Potential complications of age-related fertility decline include a true inability to conceive. The cost of utilizing assisted reproductive technology, as well as the low success rates for older women, are additional complications to keep in mind. Women who give birth at age 34 or older have increased rates of miscarriage, preterm birth, and congenital malformations, especially after the age of 40. Once pregnancy is achieved, complications such as gestational hypertension, preeclampsia, and gestational diabetes are risks that are increased during pregnancy.


Prompt evaluation and referral to a specialist is the best thing that an OBGYN clinician can do for patients of advancing age who are seeking fertility.

Deterrence and Patient Education

The OBGYN generalist holds a vital role as a patient counselor at yearly regular well-women exams.
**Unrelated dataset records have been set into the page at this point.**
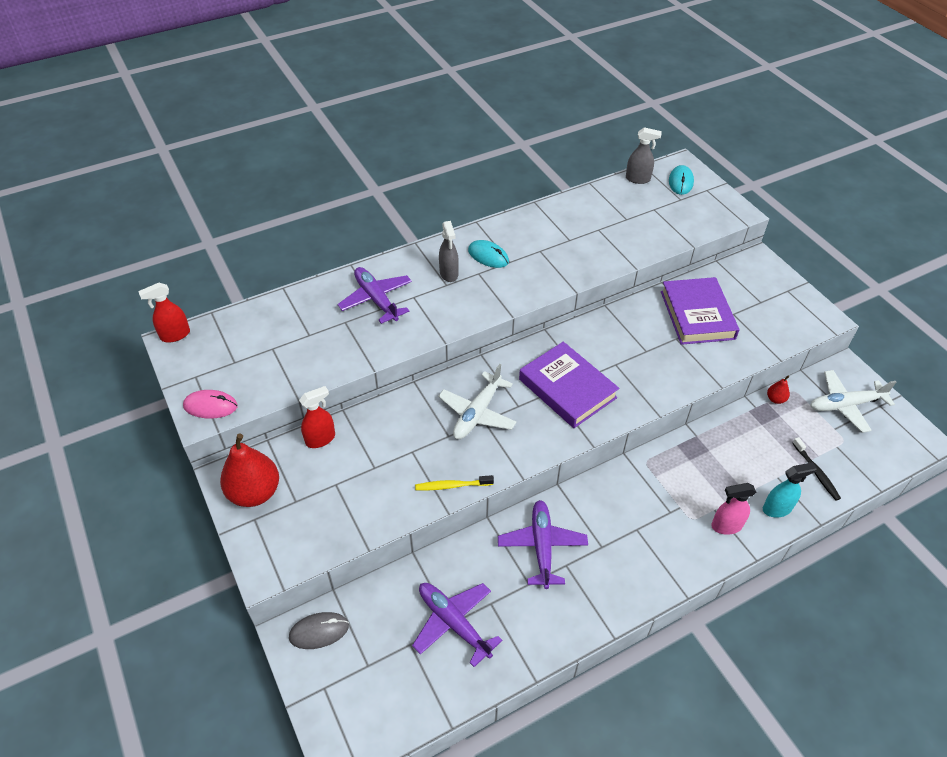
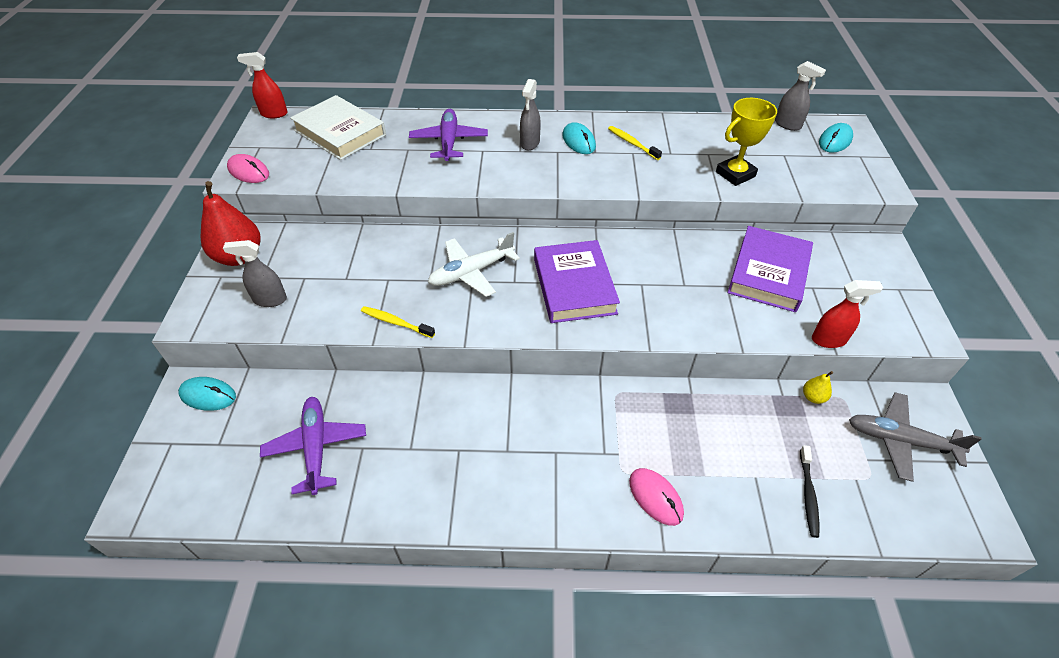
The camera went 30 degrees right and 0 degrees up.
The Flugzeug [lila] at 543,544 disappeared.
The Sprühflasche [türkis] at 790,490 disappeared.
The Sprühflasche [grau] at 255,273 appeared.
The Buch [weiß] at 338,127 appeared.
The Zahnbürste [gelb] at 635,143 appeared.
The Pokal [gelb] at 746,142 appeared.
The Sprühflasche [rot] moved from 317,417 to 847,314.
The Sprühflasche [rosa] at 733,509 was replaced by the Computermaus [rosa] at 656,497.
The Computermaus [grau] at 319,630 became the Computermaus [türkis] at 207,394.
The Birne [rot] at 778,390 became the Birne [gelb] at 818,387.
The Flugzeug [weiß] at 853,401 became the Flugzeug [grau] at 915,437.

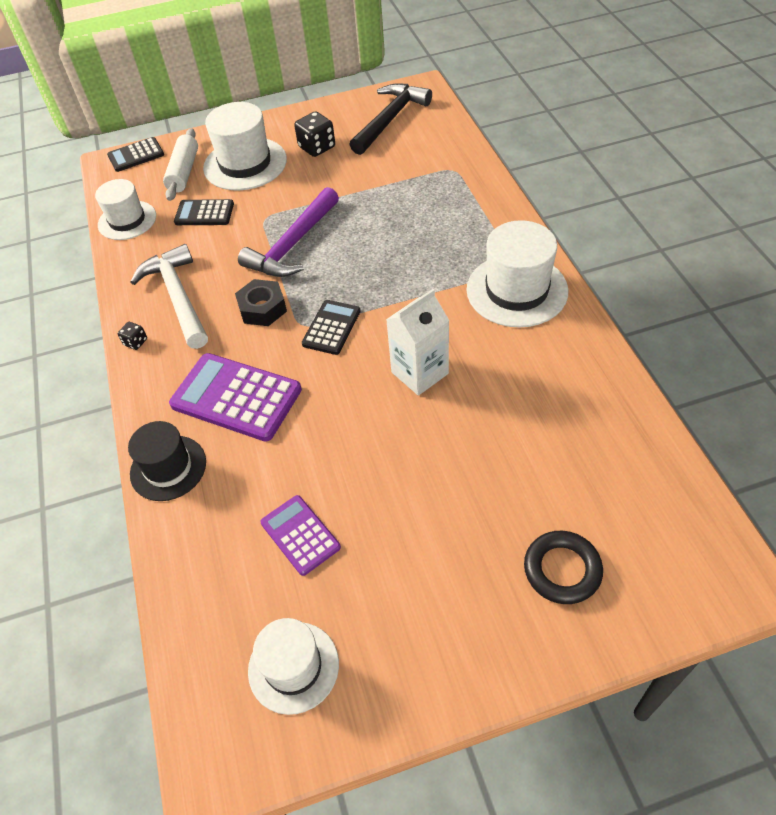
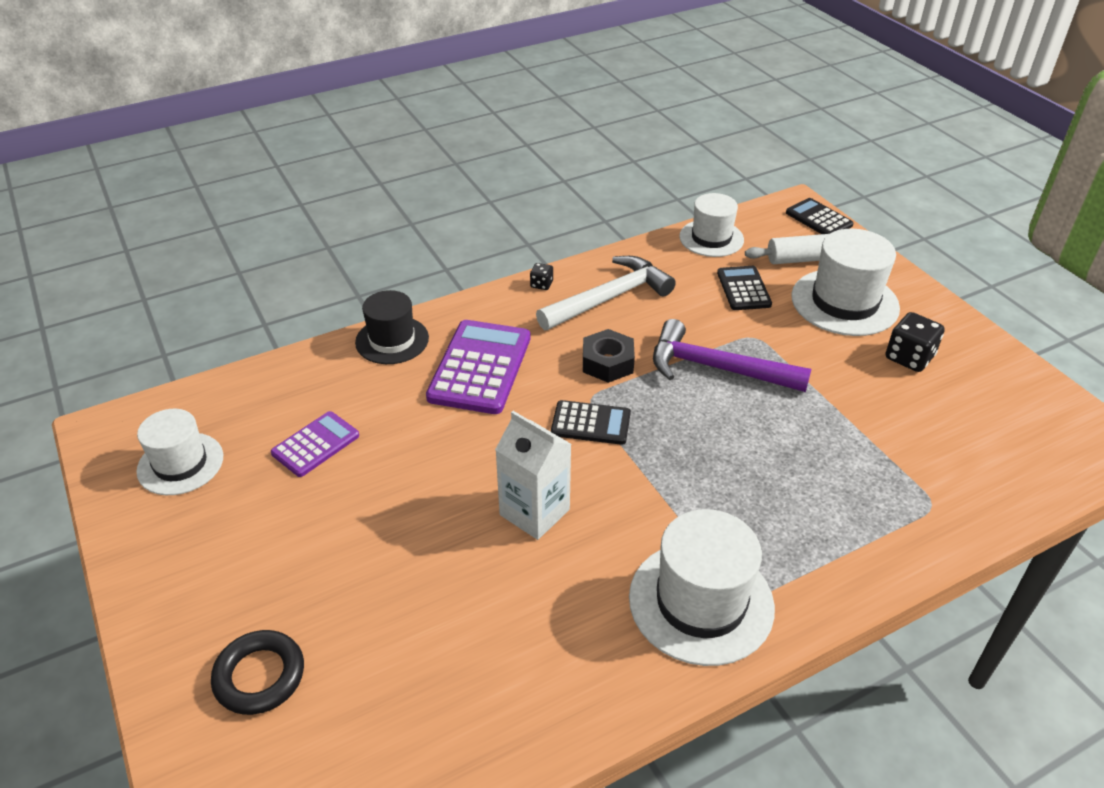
The camera went 75 degrees right and 10 degrees down.
The Hammer [schwarz] at 390,119 disappeared.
This counseling should include general ways to optimize fertility, including maintaining a healthy weight and upholding a healthy lifestyle, including smoking cessation and reducing alcohol intake.[3] Each appointment offers an opportunity for the physician to inform the patient about fertility regardless of the patient’s current desire to achieve pregnancy actively. Cultural factors of the twenty-first century have led women to not only have fewer children but also begin procreating much later than women of prior generations. Once infertility is established as a diagnosis, the treatment options are not often available to everyone due to high costs and the lack of insurance.[19]
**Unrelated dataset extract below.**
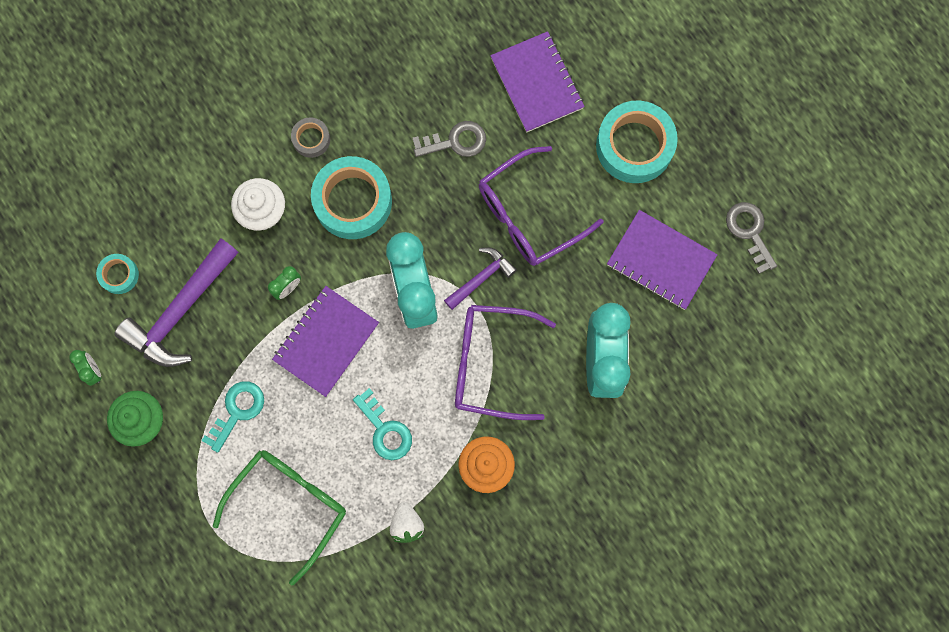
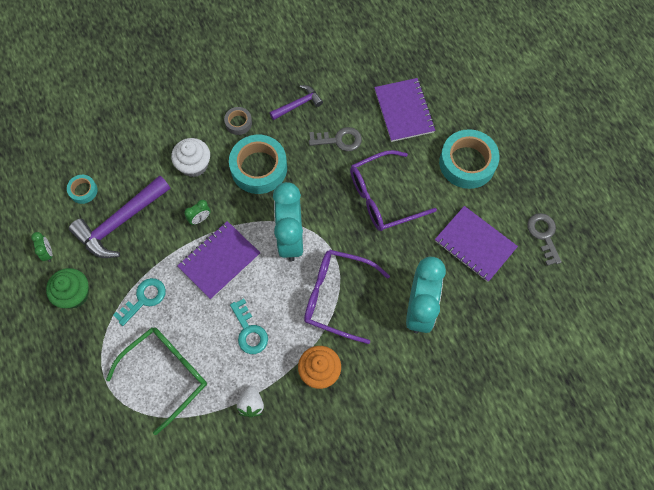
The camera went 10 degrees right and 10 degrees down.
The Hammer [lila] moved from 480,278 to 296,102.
Many women have little knowledge overall about age-related fertility decline. They may falsely believe that they have control over their fertility. Clinicians also tend to be unaware and have limited resources for patients. There is a general overconfidence regarding the success of assisted reproductive technologies as women age. Despite the recognized need, few instruments and interventional studies are available regarding the decline in age-related fertility.[20] Educational interventions should thus include information regarding decreasing fertility in both men and women that occurs with age. Donated eggs and sperm may be required for assisted reproduction techniques in women at older ages. Any patients who desire children should be counseled regarding reproductive educational matters.[20] 
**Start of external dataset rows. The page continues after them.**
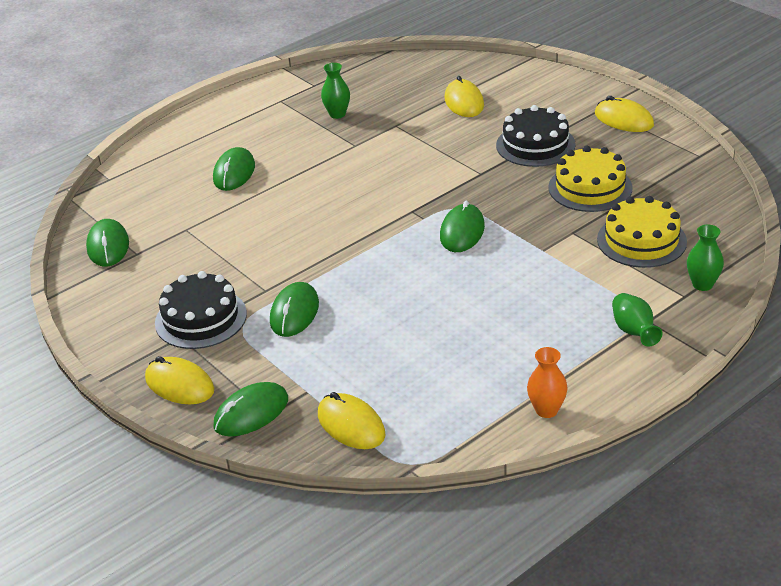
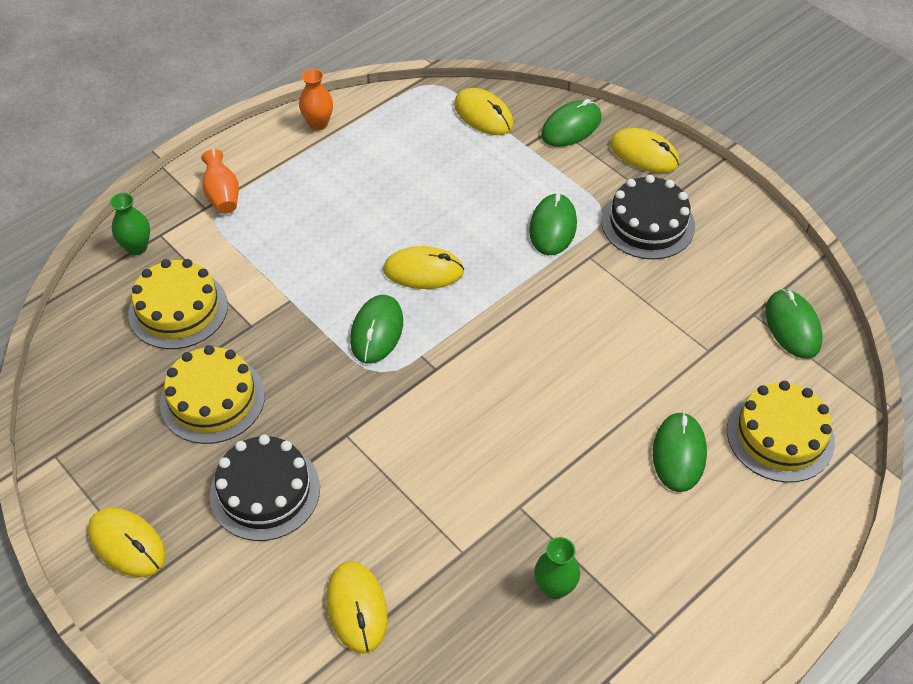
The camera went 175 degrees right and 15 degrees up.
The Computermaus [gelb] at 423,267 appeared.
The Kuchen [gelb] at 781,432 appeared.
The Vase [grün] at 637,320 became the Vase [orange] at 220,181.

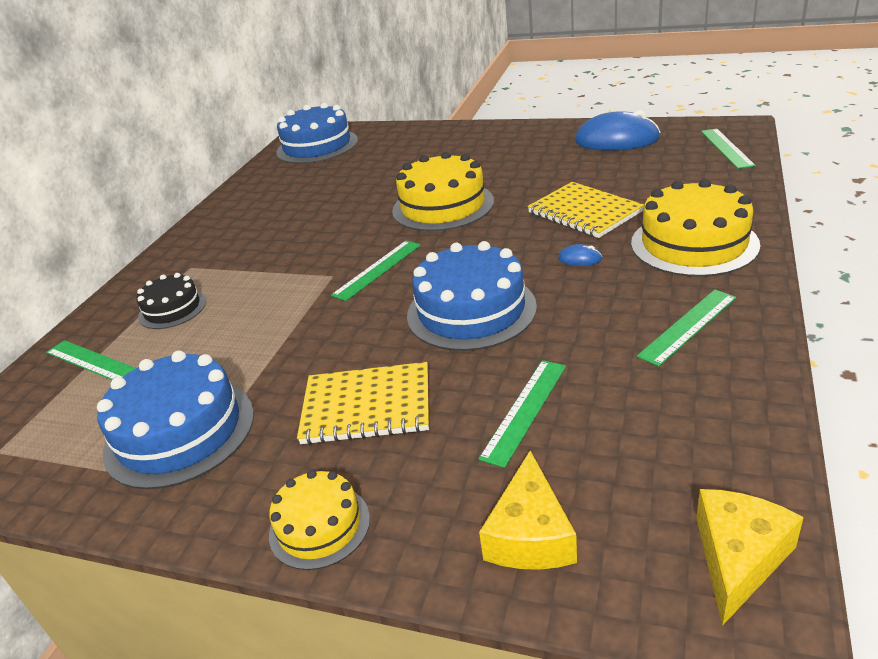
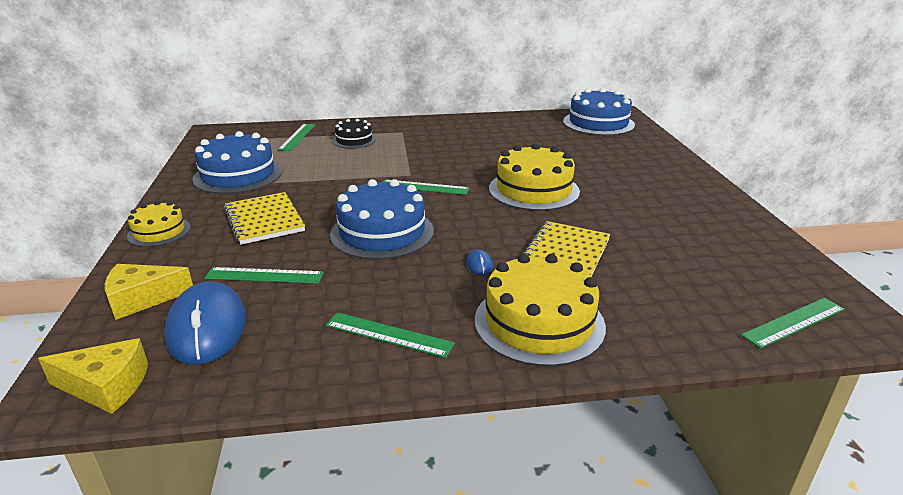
The camera went 60 degrees right and 5 degrees down.
The Computermaus [blau] moved from 617,130 to 205,323.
Enhancing Healthcare Team Outcomes

While the OBGYN clinician is typically the first line of contact for patients attempting conception, all healthcare team members must be aware of their potential to impact a patient's knowledge and consideration of family planning options. Pharmacists play a crucial role in advising patients regarding their medication choices and the long-term effects some therapies may have on fertility. Due to the possibility of significant emotional impacts that infertility may have on patients, mental health professionals, as well as chaplains, can be an immense support to patients dealing with infertility of any kind. A comprehensive, well-rounded healthcare team will provide essential support and appropriate evaluation for the patient dealing with age-related fertility decline. Future studies may more clearly determine the factors involved and the predictive models and biomarkers for the decrease in fertility currently seen as women age, allowing better outcomes for women who may be affected by the age-related fertility decline.